Aim of the task ▸ Can you copy, word for word, the stretch of the DSPy training path audit from "DSPy Training Path" through "plus saved-program reload."?

Skip to content

DSPy Training Path Audit

  • Audit date: 2026-03-18 (Asia/Tbilisi)
  • Repository root: /home/standard/dspy_rag_in_repo_docs_and_impl1_step1final
  • Git HEAD during verification: 7aca0a4ada051e4eca430d55a29c98e8fe4e1077

Scope

This audit captures step 1 of the repository roadmap: turning the DSPy path into a better-tested, documented, notebook-visible compile and reload workflow, then verifying the repository-native checks, the broad quality gate, and a live end-to-end DSPy compile plus saved-program reload.

Data section ▸
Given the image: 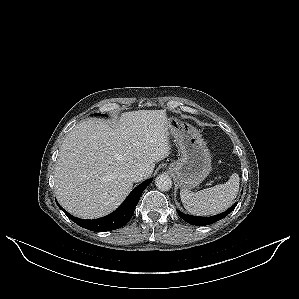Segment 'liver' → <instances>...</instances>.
<instances>
[{"label":"liver","mask_w":299,"mask_h":299,"mask_svg":"<svg viewBox=\"0 0 299 299\" xmlns=\"http://www.w3.org/2000/svg\"><path fill=\"white\" fill-rule=\"evenodd\" d=\"M164 110L121 114L115 125L101 119L77 124L64 138L54 172L55 195L74 216L95 219L114 211L133 187L130 173L151 176L171 153Z\"/></svg>","instance_id":"1"}]
</instances>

Complete response ▸
DSPy Training Path Audit

  • Audit date: 2026-03-18 (Asia/Tbilisi)
  • Repository root: /home/standard/dspy_rag_in_repo_docs_and_impl1_step1final
  • Git HEAD during verification: 7aca0a4ada051e4eca430d55a29c98e8fe4e1077

Scope

This audit captures step 1 of the repository roadmap: turning the DSPy path into a better-tested, documented, notebook-visible compile and reload workflow, then verifying the repository-native checks, the broad quality gate, and a live end-to-end DSPy compile plus saved-program reload.